*Extracted entries*.

****************

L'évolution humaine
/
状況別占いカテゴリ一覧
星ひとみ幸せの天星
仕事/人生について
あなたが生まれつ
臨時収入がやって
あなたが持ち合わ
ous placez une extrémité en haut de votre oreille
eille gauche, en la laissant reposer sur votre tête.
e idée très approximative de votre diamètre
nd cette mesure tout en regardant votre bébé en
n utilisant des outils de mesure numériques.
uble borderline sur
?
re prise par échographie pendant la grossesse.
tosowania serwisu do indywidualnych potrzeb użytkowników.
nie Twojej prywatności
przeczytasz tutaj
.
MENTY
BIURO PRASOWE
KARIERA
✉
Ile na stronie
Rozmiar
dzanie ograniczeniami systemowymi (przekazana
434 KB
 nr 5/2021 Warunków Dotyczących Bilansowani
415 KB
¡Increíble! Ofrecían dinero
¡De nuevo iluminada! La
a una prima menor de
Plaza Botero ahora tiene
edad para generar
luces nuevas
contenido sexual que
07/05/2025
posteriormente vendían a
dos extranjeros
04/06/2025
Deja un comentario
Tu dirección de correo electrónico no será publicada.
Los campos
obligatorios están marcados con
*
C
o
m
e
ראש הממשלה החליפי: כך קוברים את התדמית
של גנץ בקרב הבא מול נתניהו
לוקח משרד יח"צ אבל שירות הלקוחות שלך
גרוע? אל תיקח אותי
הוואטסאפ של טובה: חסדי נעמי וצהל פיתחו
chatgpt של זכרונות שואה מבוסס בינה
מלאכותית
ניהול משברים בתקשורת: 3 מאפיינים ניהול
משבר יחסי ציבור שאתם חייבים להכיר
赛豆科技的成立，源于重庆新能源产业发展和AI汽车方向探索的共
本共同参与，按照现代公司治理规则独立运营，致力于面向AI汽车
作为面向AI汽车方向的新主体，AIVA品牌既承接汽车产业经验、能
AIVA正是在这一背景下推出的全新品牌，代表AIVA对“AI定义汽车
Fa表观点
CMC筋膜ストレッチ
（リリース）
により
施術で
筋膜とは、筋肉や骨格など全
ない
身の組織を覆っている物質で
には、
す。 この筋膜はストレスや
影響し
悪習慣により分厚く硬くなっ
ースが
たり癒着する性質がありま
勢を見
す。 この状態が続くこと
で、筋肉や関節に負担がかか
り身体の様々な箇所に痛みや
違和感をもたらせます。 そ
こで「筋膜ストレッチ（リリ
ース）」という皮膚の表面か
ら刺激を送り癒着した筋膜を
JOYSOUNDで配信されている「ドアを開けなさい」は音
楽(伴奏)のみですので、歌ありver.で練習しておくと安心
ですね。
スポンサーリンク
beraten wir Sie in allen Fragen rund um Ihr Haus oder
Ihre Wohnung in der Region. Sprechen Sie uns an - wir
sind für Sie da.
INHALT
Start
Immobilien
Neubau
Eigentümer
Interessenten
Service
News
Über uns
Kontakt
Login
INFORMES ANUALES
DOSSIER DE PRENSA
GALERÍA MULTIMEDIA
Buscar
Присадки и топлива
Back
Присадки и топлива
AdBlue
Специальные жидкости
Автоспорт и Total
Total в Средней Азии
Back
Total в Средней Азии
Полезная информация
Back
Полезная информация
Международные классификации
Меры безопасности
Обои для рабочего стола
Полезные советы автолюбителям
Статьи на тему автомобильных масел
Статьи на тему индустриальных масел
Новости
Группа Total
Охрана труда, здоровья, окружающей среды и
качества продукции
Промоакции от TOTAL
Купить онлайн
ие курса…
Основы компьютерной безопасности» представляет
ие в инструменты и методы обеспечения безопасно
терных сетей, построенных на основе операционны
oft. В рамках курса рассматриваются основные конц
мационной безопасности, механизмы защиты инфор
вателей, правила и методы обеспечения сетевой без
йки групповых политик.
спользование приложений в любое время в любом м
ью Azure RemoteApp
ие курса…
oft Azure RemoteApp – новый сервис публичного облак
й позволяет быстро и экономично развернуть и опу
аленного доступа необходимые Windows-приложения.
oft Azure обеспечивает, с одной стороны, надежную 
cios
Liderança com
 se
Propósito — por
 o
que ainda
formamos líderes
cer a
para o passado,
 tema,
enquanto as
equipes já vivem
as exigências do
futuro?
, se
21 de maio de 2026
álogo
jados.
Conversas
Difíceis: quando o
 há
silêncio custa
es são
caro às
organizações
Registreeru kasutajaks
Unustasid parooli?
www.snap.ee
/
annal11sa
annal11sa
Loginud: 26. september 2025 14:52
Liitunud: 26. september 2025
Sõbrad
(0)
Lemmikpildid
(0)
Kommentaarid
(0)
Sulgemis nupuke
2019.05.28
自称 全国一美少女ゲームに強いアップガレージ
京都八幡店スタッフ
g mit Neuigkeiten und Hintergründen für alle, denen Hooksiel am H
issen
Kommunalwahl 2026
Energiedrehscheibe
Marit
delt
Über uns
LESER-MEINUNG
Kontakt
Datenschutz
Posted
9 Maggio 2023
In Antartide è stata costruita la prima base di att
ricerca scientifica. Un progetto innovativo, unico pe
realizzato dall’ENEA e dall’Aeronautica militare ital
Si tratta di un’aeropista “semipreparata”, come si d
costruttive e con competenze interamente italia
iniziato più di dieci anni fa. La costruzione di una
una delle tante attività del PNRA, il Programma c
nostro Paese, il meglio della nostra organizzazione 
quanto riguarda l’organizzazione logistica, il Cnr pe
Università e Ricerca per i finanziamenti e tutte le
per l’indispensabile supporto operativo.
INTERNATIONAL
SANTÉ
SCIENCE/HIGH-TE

****************

*Task directions*. Every line in the material above that has the word "mesure" should be copied.

*Exercise output*.
nd cette mesure tout en regardant votre bébé en
n utilisant des outils de mesure numériques.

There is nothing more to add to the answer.